Ao contrário do que reza o senso comum, casamentos podem, sim, vencer o inexorável tempo mantidos por um só dos cônjuges. Precisamente isso é o que se vê em “45 Anos”, um drama de família lançado de longe em longe, talvez porque sejam poucos os que tenham espírito para sentir toda a profundidade de uma história como essa. Desde a primeira sequência, o diretor Andrew Haigh calibra a placidez de campos da zona rural da Inglaterra com a tensão constante a rondar um casal idoso e sem filhos depois que uma questão malresolvida de um passado remoto rompe o gelo e volta à baila. Haigh e o corroteirista David Constantine levam o filme por um emaranhado de lembranças, deixando que aflorem de uma única vez sentimentos os mais contraditórios da parte dos protagonistas, que não demoram a pegar em cheio o espectador, pendendo para um e para outra até um lance decisivo no último instante.
O diretor esmiúça o pacato cotidiano doméstico de Geoff e Kate Mercer nas tomadas em que alterna primeiros planos e planos gerais iluminados por uma luz débil que a fotografia de Lol Crawley transforma numa marca, insinuando possíveis desdobramentos. A falsa serenidade do lar dos Mercer começa a ficar comprometida quando Geoff, o marido, recebe notícias de Katya, uma namorada alemã. Bem, na verdade, o que existe é o cadáver de Katya, que o texto de Haigh e Constantine deixa escapar a certa altura, continua como a moça era há meio século, no momento em que, numa incursão aos Alpes Suíços com Geoff, escorregara e caíra no buraco de uma geleira.

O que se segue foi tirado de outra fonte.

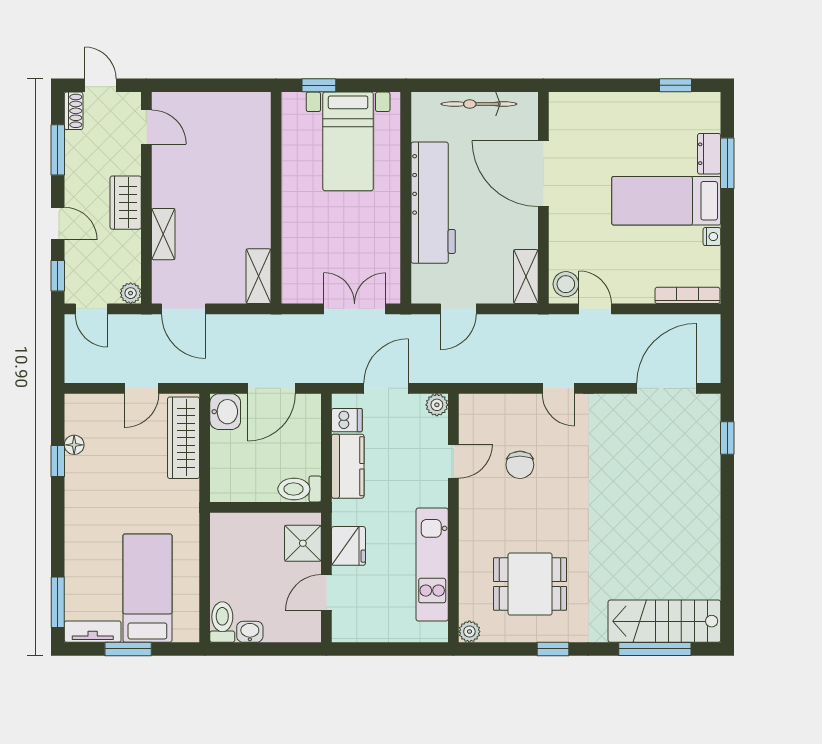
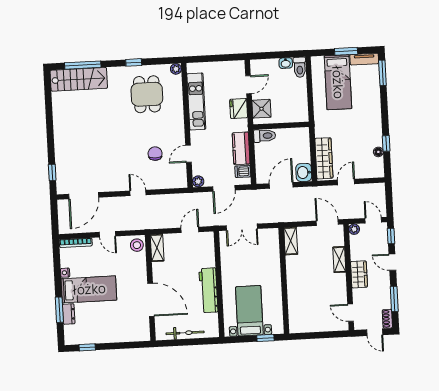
workbench: (433, 203) -> (208, 290), width x0.73, depth x0.76
door: (595, 309) -> (107, 234), moved
dining table: (530, 584) -> (147, 94), turned 90

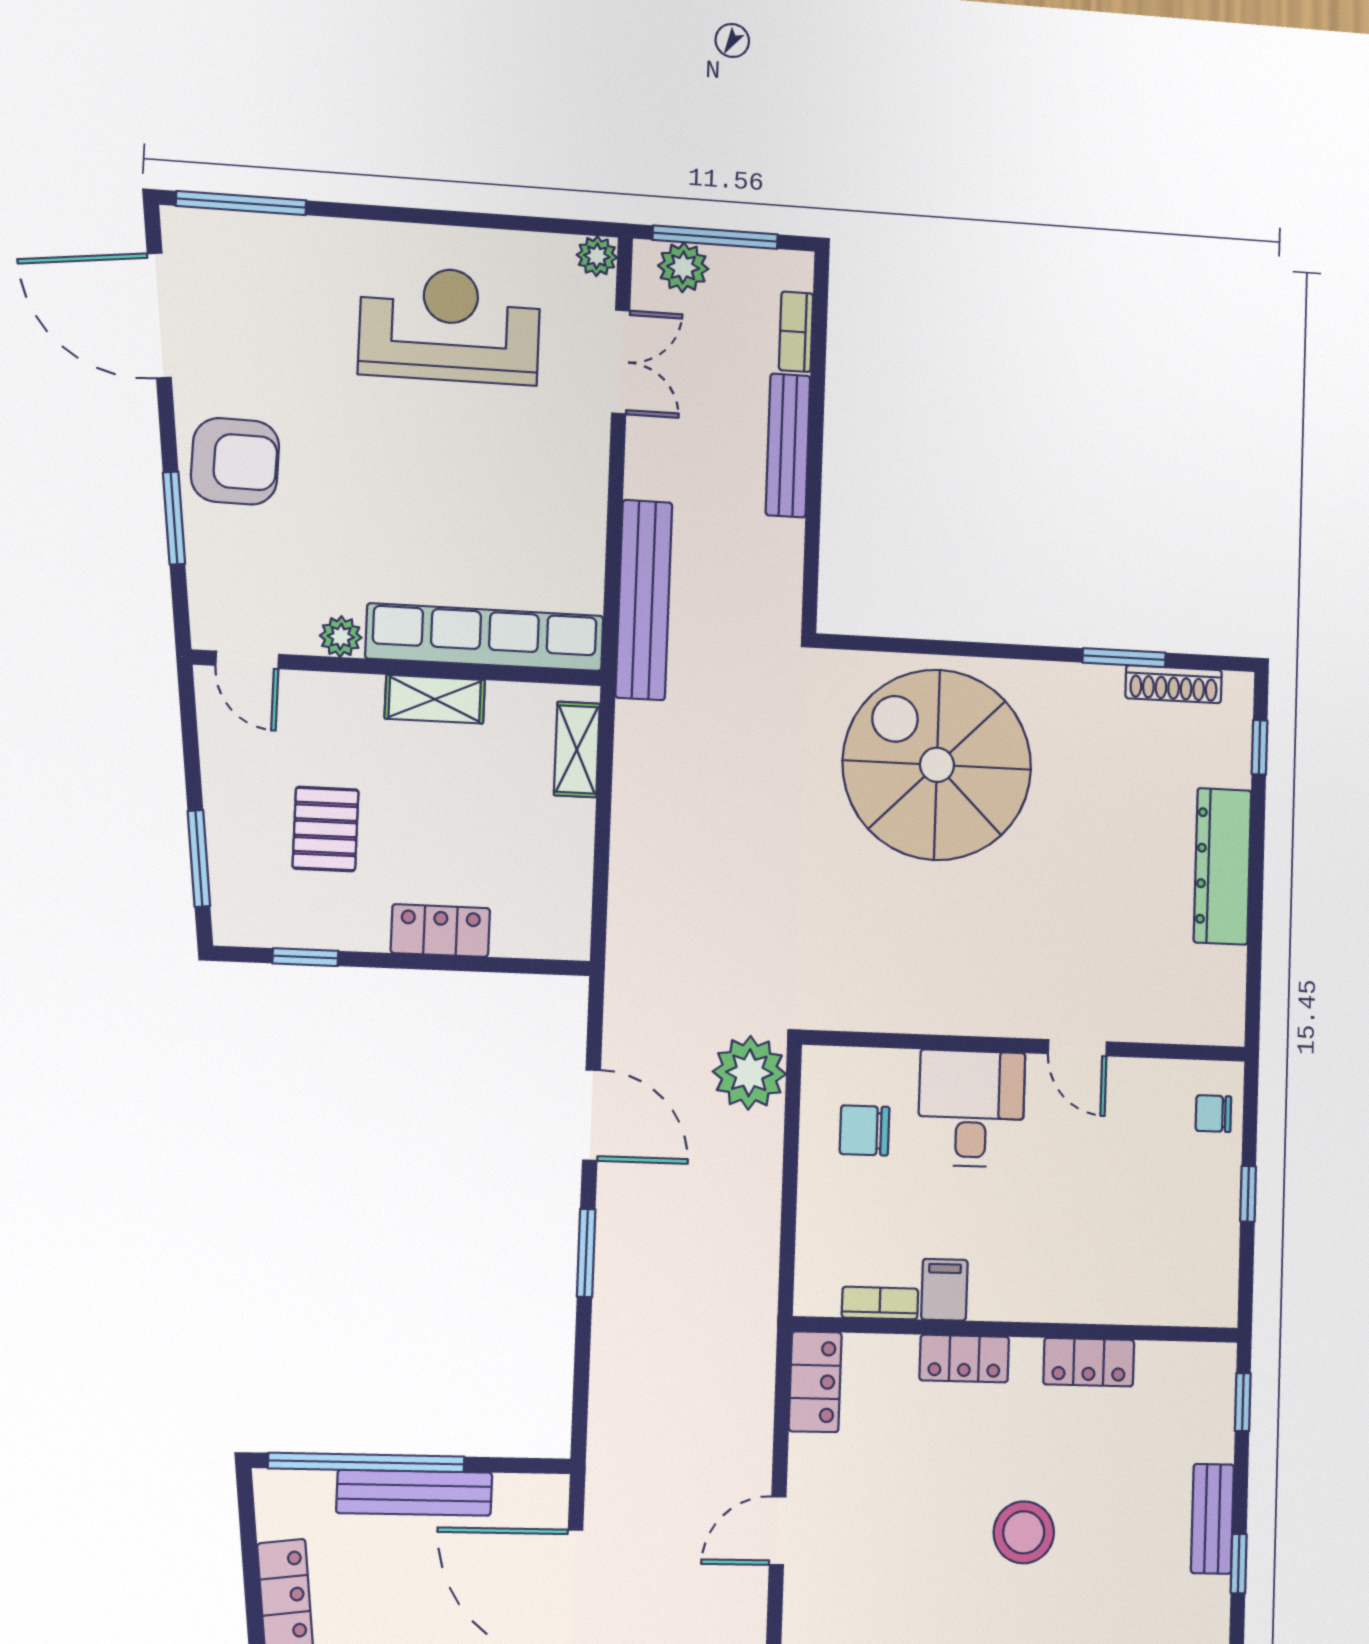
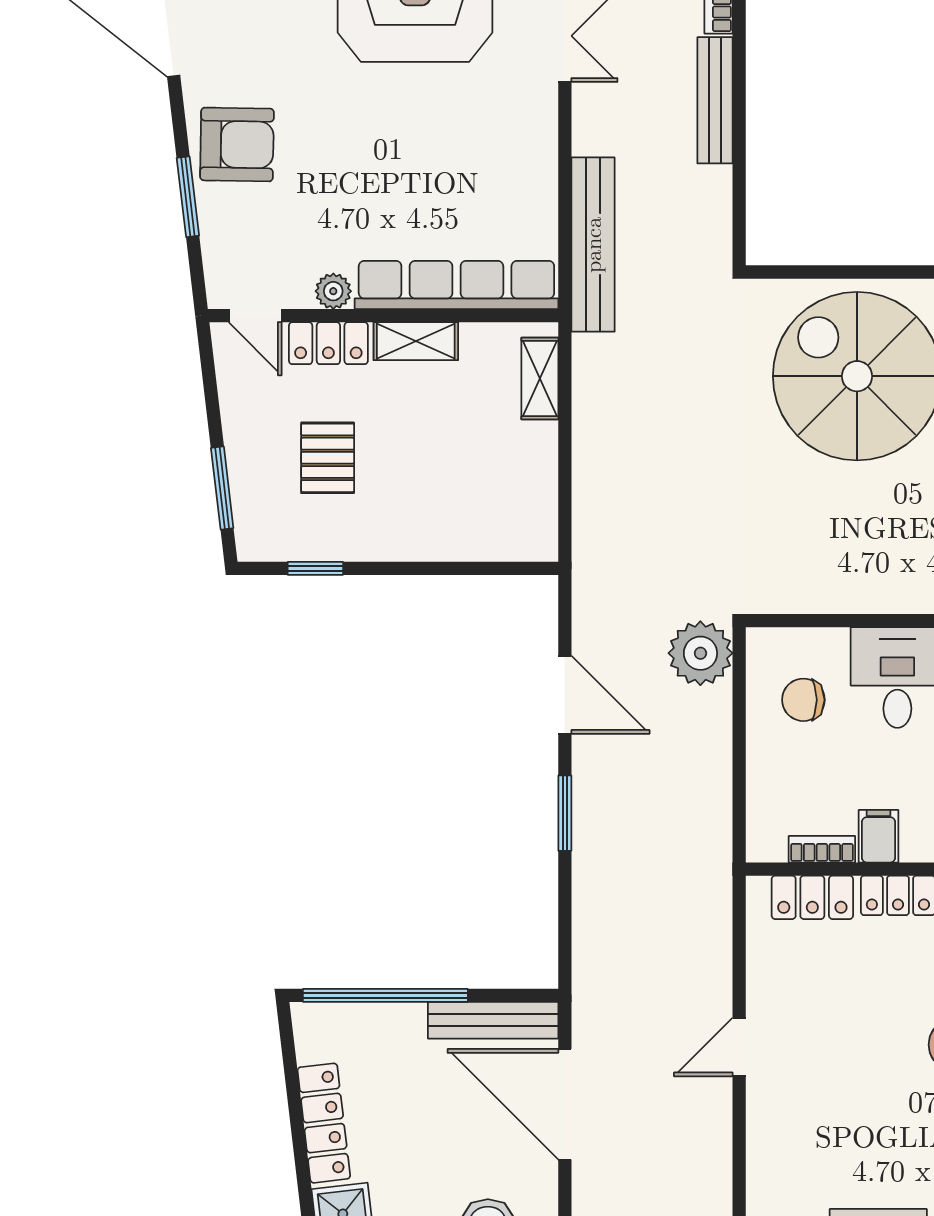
locker: (440, 931) -> (328, 343), moved, turned 180
locker: (815, 1382) -> (812, 897), moved, turned 90
bench: (414, 1493) -> (493, 1020), moved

A partir daí, “45 Anos” fornece-nos pistas acerca do futuro imediato do relacionamento de Geoff e Kate: ele quase decepa o dedo tentando consertar a descarga do vaso sanitário, retoma mais uma vez a leitura de Kierkegaard e volta a fumar, enquanto a esposa passeia com o pastor alemão Max entre um e outro intervalo dos preparativos da festa pelo 45º aniversário de matrimônio, celebração bastante singular, confidencia o proprietário do salão onde dar-se-á a festa. Ela explica que eles deveriam ter comemorado as bodas de esmeralda, cinco anos antes, não fosse Geoff ter precisado de uma cirurgia de ponte de safena depois de um ataque do coração. Fica claro que o cristal se partiu.
O longa segue nesse movimento dialético. Depois de um acesso de romantismo, Geoff leva a esposa para a cama, mas não abre os olhos enquanto os dois transam. Passados alguns minutos, Kate acorda e o surpreende vasculhando o sótão, um santuário onde dormem álbuns de fotografias e cartas melosas que eternizam o amor de Geoff e Katya, e embora Kate saiba que é inútil competir com uma rival jovem para sempre, a deslealdade do companheiro de uma vida, incapaz de virar a página e covarde o bastante para envolvê-la numa estranha adoração à morta, flutuando sobre eles, é uma revelação deveras amarga.
Haigh não para de dar sinais do que quer que pensemos, usando para isso os vários dotes de seus atores principais. Ao passo que Kate não sai de seu contentamento angustiado, mais e mais óbvio mediante os olhares furtivos de Charlotte Rampling, Geoff parece nem dar-se conta de quanta mágoa provoca nessa mulher, cinismo que Tom Courtenay reforça com a voz morbidamente tranquila dos canalhas desonestos. Para quem está curioso, Kate não abandona os planos da festa. Mas ao dançar com Geoff ao som de “Smoke Gets in Your Eyes” (1959), dos Platters, percebe, afinal, que aquele homem nunca foi seu. Que sua vida nunca foi sua.